Пока я шел, край неба заалел. Ранняя заря заиграла на стеклах верхних окон.
Дома в тревоге ждали меня родные. Они так обрадовались моему возвращению, что не стали меня бранить, а я был благодарен им за то, что они ничем не омрачили мою первую белую ночь.
Наши каникулы кончались, а мы и сами не знали, радует нас или печалит предстоящее
Грустно было снова расставаться с родными, жалко покидать только что открывшийся нам во всем своем великолепии Петербург. Но с каждым днем все милее казался и брату и мне далекий, маленький, почти сплошь деревянный Острогожск, где была наша гимназия, где жили все наши сверстники, товарищи, друзья.
Не знаю, куда, в какую сторону побежал бы я сначала, кого из товарищей повидал бы первым, если бы внезапно очутился в Острогожске. Хотелось увидеть всё и всех сразу, снова оказаться по горло занятым, всем и каждому нужным, каким был я до отъезда в Питер.
Так чувствует себя, должно быть, человек, возвращающийся из отпуска в далекий полк, где у него есть определенное положение, точные обязанности, издавна установившиеся отношения с людьми.
Мы и сами не заметили, как стали считать остающиеся до отъезда дни. Особенно не терпелось брату. Он аккуратно переписывался с Острогожском и бережно хранил приходившие оттуда на его имя письма. Я был гораздо легкомысленнее и за все время каникул не написал ни одного письмеца.
Вспоминая об этом я мучился угрызениями совести и еще больше скучал по затерянному где-то вдалеке Острогожску.

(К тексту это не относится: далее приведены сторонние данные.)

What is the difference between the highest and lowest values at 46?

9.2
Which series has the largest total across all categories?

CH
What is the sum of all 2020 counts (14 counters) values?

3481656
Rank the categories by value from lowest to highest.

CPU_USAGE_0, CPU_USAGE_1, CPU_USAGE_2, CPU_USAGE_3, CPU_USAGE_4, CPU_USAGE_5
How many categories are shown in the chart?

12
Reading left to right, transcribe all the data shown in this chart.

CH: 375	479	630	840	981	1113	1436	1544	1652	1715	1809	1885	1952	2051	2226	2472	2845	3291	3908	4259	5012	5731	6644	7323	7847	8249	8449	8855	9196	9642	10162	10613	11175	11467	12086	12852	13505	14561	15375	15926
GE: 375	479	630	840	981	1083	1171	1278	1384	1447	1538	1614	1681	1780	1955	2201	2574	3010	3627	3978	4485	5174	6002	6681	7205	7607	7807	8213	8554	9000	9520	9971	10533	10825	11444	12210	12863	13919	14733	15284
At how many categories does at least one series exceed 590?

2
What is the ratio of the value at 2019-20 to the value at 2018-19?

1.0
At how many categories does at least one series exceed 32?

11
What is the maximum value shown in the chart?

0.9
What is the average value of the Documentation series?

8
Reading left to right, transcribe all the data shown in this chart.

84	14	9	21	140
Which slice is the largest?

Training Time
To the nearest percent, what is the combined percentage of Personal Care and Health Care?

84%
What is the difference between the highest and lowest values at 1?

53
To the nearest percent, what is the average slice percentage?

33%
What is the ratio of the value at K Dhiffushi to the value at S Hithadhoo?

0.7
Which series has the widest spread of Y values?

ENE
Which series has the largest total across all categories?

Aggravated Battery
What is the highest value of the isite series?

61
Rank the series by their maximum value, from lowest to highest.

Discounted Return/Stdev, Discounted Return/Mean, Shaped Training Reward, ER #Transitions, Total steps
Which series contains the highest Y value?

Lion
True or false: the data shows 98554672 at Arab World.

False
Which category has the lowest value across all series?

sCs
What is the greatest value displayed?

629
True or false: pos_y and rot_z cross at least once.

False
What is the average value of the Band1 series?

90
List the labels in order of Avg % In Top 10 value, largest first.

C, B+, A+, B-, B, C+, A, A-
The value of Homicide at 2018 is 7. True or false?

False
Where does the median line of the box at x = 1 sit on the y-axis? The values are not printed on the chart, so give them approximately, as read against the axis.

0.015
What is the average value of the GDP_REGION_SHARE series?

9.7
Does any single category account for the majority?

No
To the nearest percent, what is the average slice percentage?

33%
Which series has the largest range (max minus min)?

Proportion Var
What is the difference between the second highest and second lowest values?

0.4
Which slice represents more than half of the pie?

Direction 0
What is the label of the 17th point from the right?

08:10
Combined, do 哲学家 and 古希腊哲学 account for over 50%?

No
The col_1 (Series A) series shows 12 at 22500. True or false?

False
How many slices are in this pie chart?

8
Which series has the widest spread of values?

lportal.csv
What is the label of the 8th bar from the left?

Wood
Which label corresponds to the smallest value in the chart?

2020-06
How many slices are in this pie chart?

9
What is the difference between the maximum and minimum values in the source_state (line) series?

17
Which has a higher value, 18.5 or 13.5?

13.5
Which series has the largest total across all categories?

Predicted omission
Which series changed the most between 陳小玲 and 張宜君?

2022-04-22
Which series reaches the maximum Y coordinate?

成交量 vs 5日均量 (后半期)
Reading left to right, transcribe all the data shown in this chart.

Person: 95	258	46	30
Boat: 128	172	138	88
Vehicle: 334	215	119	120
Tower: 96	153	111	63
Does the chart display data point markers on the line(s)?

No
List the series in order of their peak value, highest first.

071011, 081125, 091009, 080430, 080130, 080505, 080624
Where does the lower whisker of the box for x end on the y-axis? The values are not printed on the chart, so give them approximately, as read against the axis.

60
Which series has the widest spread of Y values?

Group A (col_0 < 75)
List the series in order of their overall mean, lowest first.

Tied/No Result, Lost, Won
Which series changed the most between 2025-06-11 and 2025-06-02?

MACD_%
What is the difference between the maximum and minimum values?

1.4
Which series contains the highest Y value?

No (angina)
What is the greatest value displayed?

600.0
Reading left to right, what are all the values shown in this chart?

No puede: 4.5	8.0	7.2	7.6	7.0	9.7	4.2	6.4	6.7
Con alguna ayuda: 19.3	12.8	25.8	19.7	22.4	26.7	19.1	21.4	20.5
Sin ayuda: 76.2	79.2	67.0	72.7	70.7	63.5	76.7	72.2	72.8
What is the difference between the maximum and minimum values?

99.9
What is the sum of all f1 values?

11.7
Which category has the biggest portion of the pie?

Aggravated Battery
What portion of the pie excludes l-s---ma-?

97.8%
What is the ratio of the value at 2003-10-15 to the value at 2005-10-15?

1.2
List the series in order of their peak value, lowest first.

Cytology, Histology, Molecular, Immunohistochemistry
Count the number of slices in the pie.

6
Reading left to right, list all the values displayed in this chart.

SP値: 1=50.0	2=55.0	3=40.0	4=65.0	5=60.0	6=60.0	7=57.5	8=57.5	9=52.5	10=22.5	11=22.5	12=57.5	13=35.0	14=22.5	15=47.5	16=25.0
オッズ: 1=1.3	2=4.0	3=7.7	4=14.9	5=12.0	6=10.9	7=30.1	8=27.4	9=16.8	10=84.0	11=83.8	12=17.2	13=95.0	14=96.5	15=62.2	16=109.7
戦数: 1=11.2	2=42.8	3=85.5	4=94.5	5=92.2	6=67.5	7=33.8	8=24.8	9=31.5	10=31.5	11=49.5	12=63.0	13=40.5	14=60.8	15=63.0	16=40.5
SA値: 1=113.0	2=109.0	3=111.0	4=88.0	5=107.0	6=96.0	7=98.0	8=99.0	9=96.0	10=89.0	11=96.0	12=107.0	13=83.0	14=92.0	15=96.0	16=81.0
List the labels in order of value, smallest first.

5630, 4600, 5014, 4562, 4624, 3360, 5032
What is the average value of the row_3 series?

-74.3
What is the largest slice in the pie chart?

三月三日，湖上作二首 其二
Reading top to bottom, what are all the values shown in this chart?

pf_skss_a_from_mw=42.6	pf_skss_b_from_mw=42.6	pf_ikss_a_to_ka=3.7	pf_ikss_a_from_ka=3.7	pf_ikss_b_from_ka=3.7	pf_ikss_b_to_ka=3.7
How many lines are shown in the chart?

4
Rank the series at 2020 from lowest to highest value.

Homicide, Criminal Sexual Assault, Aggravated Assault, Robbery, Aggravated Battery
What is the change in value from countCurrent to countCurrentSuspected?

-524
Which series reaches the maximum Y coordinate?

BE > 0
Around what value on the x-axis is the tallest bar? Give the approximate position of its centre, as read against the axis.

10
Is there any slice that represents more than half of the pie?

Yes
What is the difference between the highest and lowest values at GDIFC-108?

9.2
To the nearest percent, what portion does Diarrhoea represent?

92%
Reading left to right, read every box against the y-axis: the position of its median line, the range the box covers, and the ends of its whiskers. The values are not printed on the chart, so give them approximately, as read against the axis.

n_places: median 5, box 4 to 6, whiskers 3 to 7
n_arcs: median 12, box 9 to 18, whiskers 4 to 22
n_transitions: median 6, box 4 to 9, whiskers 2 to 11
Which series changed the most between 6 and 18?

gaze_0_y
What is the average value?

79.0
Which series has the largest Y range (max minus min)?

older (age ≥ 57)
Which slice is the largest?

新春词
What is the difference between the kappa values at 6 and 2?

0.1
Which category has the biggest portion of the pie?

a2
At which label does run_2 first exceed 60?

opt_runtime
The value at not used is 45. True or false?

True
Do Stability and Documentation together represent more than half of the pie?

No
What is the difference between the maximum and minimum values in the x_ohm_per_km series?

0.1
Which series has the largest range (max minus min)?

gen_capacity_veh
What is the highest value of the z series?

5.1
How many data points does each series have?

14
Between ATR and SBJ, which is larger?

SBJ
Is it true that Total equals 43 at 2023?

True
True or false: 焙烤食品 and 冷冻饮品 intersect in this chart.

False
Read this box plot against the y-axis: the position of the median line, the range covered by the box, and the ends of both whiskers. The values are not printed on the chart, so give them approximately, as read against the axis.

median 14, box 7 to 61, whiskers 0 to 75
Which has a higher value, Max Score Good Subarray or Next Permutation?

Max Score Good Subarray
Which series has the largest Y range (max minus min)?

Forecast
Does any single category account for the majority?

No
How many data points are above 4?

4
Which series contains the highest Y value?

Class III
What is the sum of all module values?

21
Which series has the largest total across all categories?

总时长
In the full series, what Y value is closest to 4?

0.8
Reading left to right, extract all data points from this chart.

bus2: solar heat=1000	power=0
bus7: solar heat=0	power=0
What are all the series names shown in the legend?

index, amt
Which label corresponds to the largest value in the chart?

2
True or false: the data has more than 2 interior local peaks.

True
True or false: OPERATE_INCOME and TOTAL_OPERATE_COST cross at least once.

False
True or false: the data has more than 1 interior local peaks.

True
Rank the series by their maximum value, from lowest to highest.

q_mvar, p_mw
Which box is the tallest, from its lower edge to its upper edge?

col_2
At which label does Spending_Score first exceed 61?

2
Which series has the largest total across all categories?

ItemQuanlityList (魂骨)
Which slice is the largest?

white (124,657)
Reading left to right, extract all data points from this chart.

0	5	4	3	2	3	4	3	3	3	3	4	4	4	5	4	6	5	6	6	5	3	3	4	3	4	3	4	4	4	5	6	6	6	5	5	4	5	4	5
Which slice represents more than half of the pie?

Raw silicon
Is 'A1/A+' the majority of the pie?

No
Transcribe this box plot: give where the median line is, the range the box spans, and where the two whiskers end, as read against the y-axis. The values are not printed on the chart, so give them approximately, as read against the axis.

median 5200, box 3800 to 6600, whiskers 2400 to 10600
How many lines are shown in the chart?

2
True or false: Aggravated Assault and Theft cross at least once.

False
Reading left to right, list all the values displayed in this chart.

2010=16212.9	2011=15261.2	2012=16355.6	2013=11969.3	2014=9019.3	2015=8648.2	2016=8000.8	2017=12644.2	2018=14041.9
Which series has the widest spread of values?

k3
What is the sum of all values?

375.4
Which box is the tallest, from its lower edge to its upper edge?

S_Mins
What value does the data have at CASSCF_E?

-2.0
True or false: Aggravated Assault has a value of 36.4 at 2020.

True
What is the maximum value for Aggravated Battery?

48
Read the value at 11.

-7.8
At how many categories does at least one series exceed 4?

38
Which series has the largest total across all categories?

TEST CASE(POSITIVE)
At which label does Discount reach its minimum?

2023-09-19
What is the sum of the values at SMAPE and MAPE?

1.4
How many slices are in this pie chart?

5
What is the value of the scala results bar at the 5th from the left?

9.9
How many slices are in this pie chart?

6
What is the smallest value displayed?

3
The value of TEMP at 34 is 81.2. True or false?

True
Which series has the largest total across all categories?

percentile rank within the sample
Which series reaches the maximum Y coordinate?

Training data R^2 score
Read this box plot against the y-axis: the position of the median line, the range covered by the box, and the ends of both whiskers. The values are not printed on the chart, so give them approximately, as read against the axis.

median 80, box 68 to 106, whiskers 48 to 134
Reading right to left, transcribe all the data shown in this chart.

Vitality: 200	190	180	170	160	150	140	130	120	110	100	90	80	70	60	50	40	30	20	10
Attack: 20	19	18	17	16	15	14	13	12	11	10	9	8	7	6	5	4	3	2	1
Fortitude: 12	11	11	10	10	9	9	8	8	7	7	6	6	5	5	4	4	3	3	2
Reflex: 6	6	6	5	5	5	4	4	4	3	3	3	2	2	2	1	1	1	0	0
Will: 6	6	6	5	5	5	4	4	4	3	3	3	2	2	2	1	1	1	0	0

Этот скромный город, где не было ни одного дворца, ни одной триумфальной арки и памятника на площади, казался мне в те времена гораздо более жилым, населенным, чем торжественный и многолюдный Петербург.
Я уже довольно свободно разбирался в петербургских улицах, многие из них измерил шагами из конца в конец, наблюдал их и в дневные часы, и вечером при свете газовых фонарей. Но за каменными стенами многоэтажных зданий я не чувствовал еще живущих там людей, не представлял себе их обстановки и уклада.
Те семьи, с которыми успели познакомиться в столице мои родители, в сущности, оставались и здесь провинциальными и жили во временных, случайных и неуютных квартирах.
А вот настоящих, коренных петербуржцев я еще не встречал.
Однако вскоре — еще до отъезда нашего в Острогожск — мне довелось познакомиться и даже коротко сойтись с ними.
Вот как это случилось.
Один из новых знакомых нашей семьи прочел мои стихи и рассказал обо мне известному в городе меценату. А тот, в свою очередь, расхвалил мои поэмы и переводы — да не кому-нибудь, а самому Стасову.
Владимир Васильевич Стасов позвал меня к себе.
Этот человек, которому шел в то время — летом 1902 года — семьдесят девятый год, встретил меня приветливо, по-стариковски ласково, но с какой-то скрытой настороженностью. Должно быть, не раз приводили к нему всяких малолетних музыкантов, художников, поэтов, и он прекрасно знал, как редко они оправдывают те большие надежды, какие на них возлагают друзья и родственники.
А может быть, он попросту был очень утомлен после долгого, наполненного разнообразными встречами дня. Во всяком случае, начиная читать свои стихи, я видел его крупные опущенные веки, и мне казалось, что он спит.